Research & educational content only. Peptides discussed in this article are generally not approved by the FDA for human therapeutic use. Information here summarizes preclinical and clinical research for educational purposes. This is not medical advice — consult a qualified healthcare professional before making health decisions.
Nur zu Informationszwecken. Dieser Artikel stellt keine medizinische Beratung dar. Konsultieren Sie einen qualifizierten Gesundheitsdienstleister für gesundheitsbezogene Entscheidungen.
Was ist Humanin?
Humanin ist ein 24-Aminosäuren-Peptid (Sequenz: MAPRGFSCLLLLTSEIDLPVKRRA), das eine einzigartige biologische Besonderheit aufweist: Es ist in der mitochondrialen DNA und nicht in der Kern-DNA kodiert.

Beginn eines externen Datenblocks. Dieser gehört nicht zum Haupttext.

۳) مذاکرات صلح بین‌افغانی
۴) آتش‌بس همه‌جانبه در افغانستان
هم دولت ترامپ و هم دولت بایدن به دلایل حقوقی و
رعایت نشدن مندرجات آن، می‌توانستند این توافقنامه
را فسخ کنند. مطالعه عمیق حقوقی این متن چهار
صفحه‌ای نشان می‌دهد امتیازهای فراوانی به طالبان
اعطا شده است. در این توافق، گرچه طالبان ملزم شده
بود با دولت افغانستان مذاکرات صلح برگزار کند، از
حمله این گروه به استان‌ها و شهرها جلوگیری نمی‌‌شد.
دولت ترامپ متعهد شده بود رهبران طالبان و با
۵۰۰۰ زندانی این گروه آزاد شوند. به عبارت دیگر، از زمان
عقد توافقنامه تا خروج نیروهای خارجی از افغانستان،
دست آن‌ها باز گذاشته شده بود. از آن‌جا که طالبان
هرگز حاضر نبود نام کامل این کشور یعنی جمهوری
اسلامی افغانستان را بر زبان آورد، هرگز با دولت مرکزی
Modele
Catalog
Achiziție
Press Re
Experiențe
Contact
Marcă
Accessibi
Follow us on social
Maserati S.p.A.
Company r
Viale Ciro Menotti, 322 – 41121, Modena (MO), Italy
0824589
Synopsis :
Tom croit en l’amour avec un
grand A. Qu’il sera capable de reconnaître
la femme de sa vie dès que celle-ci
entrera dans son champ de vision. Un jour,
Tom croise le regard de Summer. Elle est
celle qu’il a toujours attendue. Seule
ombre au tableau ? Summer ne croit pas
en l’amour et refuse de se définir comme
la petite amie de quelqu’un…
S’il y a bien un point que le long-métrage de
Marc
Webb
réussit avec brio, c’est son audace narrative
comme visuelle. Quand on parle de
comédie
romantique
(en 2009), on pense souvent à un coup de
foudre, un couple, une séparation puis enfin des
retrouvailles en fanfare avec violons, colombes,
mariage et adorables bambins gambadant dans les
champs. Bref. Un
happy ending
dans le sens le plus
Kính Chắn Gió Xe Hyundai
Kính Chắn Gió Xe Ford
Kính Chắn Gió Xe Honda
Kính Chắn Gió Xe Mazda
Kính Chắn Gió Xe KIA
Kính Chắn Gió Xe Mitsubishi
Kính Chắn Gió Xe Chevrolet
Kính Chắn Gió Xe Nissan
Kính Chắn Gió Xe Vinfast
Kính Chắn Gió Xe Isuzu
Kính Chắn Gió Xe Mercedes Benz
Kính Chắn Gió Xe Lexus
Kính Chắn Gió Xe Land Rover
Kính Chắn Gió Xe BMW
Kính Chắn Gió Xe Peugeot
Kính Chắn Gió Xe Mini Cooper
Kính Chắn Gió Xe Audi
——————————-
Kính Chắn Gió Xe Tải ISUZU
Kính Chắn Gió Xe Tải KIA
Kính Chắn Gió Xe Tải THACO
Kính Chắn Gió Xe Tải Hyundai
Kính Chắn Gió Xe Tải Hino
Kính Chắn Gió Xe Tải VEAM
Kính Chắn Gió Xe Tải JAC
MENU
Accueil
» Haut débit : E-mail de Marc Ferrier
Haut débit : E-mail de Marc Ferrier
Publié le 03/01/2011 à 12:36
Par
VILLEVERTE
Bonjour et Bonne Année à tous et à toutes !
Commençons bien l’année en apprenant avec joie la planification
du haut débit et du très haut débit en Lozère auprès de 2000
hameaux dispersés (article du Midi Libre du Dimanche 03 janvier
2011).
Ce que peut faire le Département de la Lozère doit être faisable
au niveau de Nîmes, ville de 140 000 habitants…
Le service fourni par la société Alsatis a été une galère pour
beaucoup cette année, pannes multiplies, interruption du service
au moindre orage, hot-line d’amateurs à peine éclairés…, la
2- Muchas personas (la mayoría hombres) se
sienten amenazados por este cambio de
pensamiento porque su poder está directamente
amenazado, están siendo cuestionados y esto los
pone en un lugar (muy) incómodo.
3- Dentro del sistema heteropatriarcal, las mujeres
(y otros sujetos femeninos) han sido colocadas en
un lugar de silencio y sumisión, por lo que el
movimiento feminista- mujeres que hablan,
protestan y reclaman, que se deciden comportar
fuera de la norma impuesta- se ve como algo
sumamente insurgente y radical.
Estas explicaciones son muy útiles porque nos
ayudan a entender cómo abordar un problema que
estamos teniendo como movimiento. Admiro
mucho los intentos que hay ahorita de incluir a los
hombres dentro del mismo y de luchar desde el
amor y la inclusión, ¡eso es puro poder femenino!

Konkret wird Humanin aus einem kurzen offenen Leserahmen (sORF) innerhalb des 16S-ribosomalen RNA-Gens des mitochondrialen Genoms transkribiert. Erstmals 2001 von Dr. Yuichi Hashimoto und Kollegen bei der Suche nach Faktoren identifiziert, die Neuronen vor Amyloid-beta-Toxizität bei Alzheimer-Krankheit schützen können, begründete Humanin eine völlig neue Klasse bioaktiver Moleküle: mitochondrial abgeleitete Peptide (MDPs).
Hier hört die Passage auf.